Dartmouth felt like a place where she belonged and marked the first time in her career where coaching was her only job. The program has been pushing for female coaches, and Grace was the third woman to be hired full-time.
However, the pay wasn’t nearly enough, and she was living with other assistant coaches. It didn’t feel like the right place to raise her daughter. Grace also wanted to work for an FBS program — Dartmouth competes in the FCS.
UConn brought her on, and she strived to bring her best every day — even when she was pregnant.
“I coached and ran football my entire pregnancy,” she said. “We’re off in July anyway.

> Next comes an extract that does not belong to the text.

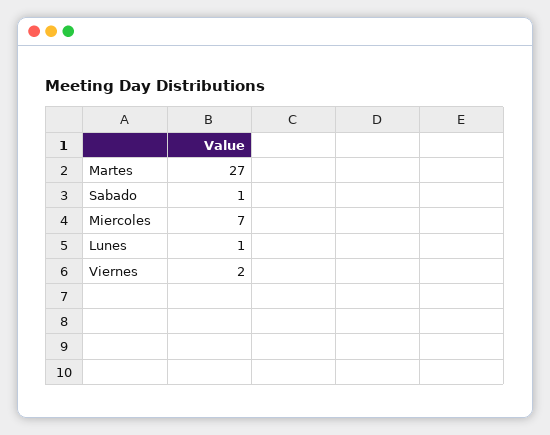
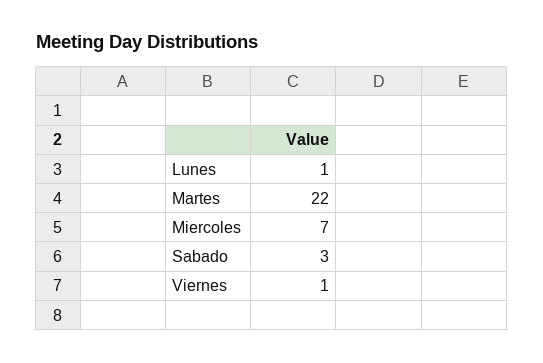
Martes: 27 -> 22
Sabado: 1 -> 3
Viernes: 2 -> 1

They were like, ‘Did you time this pregnancy to when you were off?’ I was like, ‘Yep,’ I didn’t want anyone to know I was pregnant because I wanted to finish. I wanted to do it well. I wanted to keep my job.”
Grace never wanted her gender to hinder her ability to coach.
Football has taken from her as much as it has given, she said, but she always trusted her abilities and knowledge, and nobody could take that away from her.
“This world has taken so much from me,“ Grace said. “But also has given me my family, given me my husband and my kids. I’m so grateful for the life that I have now.”